İktidar hırsıydı, az kullanılmış bir Magnanni'nin içi turuncu kutusunu açma heyecanıydı derken yaşama ve etrafımda olana bitene dair pek çok şeyi kaçırdığımı fark ediyor ve buna içten içe üzülüyorum.

Kaçırdığım şeylerin arasında, ofiste aramın iyi olduğu arkadaşlarımdan birisinin güncel olaylar karşısında takındığı tavırlara nasıl tepkiler vermem gerektiği var.

Ya da ne kadar boş insanlarla bir arada günümün on saatinin geçtiğini bir kez daha anlıyorum, olayın bir de bu boyutu var.

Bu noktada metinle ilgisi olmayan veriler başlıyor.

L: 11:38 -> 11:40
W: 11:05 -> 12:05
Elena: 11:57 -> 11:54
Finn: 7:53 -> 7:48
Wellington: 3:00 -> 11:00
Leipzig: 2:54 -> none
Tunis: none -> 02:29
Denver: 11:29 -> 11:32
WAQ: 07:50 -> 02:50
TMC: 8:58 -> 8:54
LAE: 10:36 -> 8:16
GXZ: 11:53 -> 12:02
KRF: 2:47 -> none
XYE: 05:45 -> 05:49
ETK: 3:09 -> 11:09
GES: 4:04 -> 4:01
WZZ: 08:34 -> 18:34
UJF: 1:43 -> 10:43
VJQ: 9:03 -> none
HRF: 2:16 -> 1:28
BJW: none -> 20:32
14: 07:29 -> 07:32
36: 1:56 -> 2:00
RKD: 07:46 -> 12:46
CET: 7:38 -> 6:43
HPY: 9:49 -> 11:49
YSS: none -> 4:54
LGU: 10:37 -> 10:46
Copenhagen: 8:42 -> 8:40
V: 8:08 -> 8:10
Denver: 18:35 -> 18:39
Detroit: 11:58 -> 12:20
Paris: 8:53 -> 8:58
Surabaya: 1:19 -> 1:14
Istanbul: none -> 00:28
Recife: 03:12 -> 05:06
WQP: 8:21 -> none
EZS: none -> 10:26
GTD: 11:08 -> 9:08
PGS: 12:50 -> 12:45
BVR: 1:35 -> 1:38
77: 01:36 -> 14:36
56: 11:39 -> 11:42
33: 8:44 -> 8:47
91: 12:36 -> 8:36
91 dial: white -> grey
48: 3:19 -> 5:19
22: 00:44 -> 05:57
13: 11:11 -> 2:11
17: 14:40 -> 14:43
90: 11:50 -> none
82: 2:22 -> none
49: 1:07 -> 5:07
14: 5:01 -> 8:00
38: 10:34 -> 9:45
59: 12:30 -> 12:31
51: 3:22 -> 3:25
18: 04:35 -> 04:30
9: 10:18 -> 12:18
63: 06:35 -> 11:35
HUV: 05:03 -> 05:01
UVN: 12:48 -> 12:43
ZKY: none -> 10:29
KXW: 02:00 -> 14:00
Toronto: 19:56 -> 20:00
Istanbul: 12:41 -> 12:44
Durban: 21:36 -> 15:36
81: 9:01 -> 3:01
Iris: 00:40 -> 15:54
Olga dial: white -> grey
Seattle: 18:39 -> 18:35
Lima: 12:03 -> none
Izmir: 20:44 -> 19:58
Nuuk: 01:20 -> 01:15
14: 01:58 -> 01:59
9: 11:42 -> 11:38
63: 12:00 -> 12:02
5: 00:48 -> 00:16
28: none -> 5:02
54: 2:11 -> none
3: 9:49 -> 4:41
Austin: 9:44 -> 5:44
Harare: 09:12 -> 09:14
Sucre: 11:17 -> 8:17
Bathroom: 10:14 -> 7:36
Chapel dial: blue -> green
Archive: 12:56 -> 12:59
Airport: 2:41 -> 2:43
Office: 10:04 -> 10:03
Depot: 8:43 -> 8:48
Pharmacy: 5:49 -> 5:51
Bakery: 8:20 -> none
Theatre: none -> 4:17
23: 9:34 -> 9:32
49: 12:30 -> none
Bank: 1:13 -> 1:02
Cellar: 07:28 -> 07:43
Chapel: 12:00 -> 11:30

Biz bearlar nerede ve hangi şekilde hatalar yapıyoruz da etrafımızda böyle tuhaf insanlar bitiveriyor hiç, anlamıyorum fakat yine de, konunun üzerinden yaklaşık yüz yıl geçmişken sabahın saat sekizinde, henüz gözümü dahi açamamışken ofisin ortasında en savunmasız halimle kendimi Starbucks savunurken buluyorum.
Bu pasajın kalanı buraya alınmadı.